START Records supplied

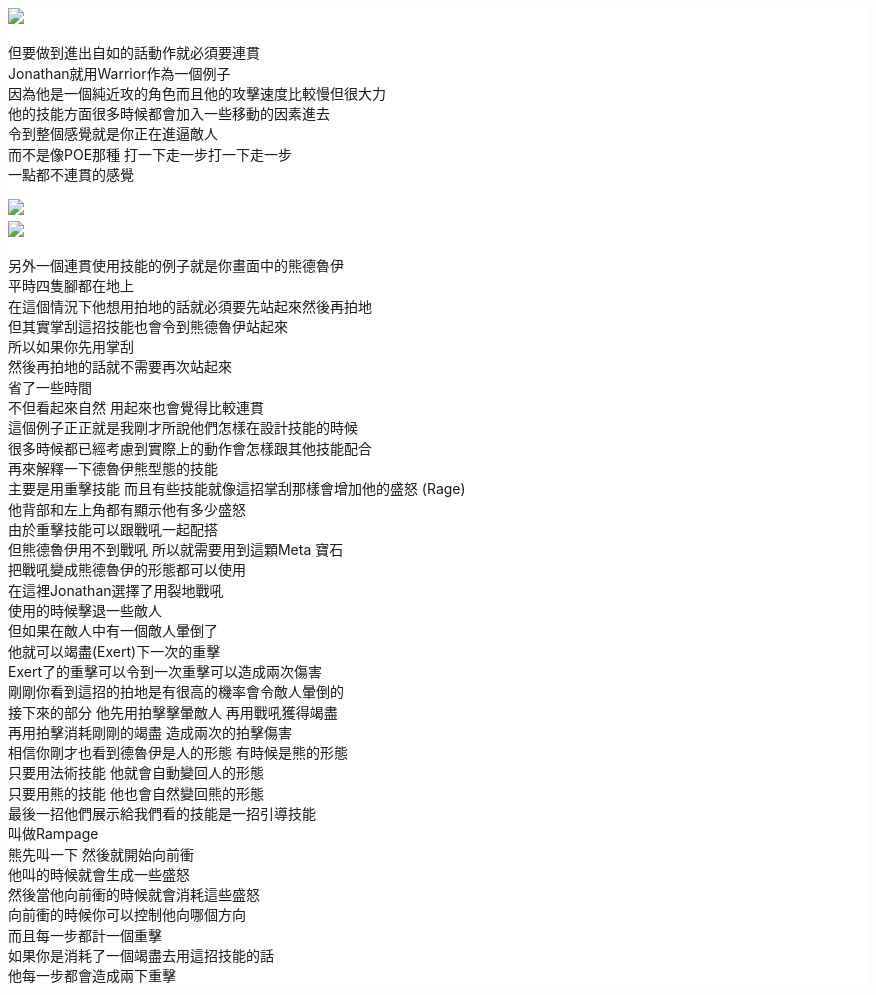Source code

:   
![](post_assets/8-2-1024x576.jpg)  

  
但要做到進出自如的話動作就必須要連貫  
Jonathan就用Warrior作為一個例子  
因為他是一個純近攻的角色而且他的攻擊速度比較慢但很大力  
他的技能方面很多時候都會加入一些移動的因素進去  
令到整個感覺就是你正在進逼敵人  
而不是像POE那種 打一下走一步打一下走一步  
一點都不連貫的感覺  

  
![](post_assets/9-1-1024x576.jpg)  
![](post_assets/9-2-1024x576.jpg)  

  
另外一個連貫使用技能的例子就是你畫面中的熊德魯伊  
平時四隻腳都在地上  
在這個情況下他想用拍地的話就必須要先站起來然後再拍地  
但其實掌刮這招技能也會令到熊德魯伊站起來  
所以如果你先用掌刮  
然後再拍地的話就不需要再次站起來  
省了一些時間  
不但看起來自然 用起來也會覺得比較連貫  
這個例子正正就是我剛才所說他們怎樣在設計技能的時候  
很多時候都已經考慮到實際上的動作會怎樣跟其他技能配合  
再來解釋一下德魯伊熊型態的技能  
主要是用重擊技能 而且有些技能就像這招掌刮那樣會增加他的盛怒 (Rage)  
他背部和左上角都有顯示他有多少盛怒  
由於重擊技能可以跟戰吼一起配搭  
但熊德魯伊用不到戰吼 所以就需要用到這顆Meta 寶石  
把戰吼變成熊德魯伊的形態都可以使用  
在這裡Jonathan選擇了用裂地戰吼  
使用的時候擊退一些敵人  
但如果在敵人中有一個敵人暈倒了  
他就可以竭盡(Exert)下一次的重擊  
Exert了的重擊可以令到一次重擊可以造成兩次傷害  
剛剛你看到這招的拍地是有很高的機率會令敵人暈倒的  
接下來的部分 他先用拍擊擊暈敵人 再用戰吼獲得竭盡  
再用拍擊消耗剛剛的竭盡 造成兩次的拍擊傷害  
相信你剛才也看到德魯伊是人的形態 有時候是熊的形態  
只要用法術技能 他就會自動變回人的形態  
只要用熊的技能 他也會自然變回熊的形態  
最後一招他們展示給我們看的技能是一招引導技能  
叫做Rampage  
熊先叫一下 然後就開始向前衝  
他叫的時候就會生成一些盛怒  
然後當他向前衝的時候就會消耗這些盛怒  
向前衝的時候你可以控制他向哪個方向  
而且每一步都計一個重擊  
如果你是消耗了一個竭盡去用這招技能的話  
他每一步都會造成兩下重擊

END Records supplied

Task item:
Reproduce the records above line for line, without any changes, and leave the pictures out of your answer.

Response box:
Source code

:   
![](post_assets/8-2-1024x576.jpg)  

  
但要做到進出自如的話動作就必須要連貫  
Jonathan就用Warrior作為一個例子  
因為他是一個純近攻的角色而且他的攻擊速度比較慢但很大力  
他的技能方面很多時候都會加入一些移動的因素進去  
令到整個感覺就是你正在進逼敵人  
而不是像POE那種 打一下走一步打一下走一步  
一點都不連貫的感覺  

  
![](post_assets/9-1-1024x576.jpg)  
![](post_assets/9-2-1024x576.jpg)  

  
另外一個連貫使用技能的例子就是你畫面中的熊德魯伊  
平時四隻腳都在地上  
在這個情況下他想用拍地的話就必須要先站起來然後再拍地  
但其實掌刮這招技能也會令到熊德魯伊站起來  
所以如果你先用掌刮  
然後再拍地的話就不需要再次站起來  
省了一些時間  
不但看起來自然 用起來也會覺得比較連貫  
這個例子正正就是我剛才所說他們怎樣在設計技能的時候  
很多時候都已經考慮到實際上的動作會怎樣跟其他技能配合  
再來解釋一下德魯伊熊型態的技能  
主要是用重擊技能 而且有些技能就像這招掌刮那樣會增加他的盛怒 (Rage)  
他背部和左上角都有顯示他有多少盛怒  
由於重擊技能可以跟戰吼一起配搭  
但熊德魯伊用不到戰吼 所以就需要用到這顆Meta 寶石  
把戰吼變成熊德魯伊的形態都可以使用  
在這裡Jonathan選擇了用裂地戰吼  
使用的時候擊退一些敵人  
但如果在敵人中有一個敵人暈倒了  
他就可以竭盡(Exert)下一次的重擊  
Exert了的重擊可以令到一次重擊可以造成兩次傷害  
剛剛你看到這招的拍地是有很高的機率會令敵人暈倒的  
接下來的部分 他先用拍擊擊暈敵人 再用戰吼獲得竭盡  
再用拍擊消耗剛剛的竭盡 造成兩次的拍擊傷害  
相信你剛才也看到德魯伊是人的形態 有時候是熊的形態  
只要用法術技能 他就會自動變回人的形態  
只要用熊的技能 他也會自然變回熊的形態  
最後一招他們展示給我們看的技能是一招引導技能  
叫做Rampage  
熊先叫一下 然後就開始向前衝  
他叫的時候就會生成一些盛怒  
然後當他向前衝的時候就會消耗這些盛怒  
向前衝的時候你可以控制他向哪個方向  
而且每一步都計一個重擊  
如果你是消耗了一個竭盡去用這招技能的話  
他每一步都會造成兩下重擊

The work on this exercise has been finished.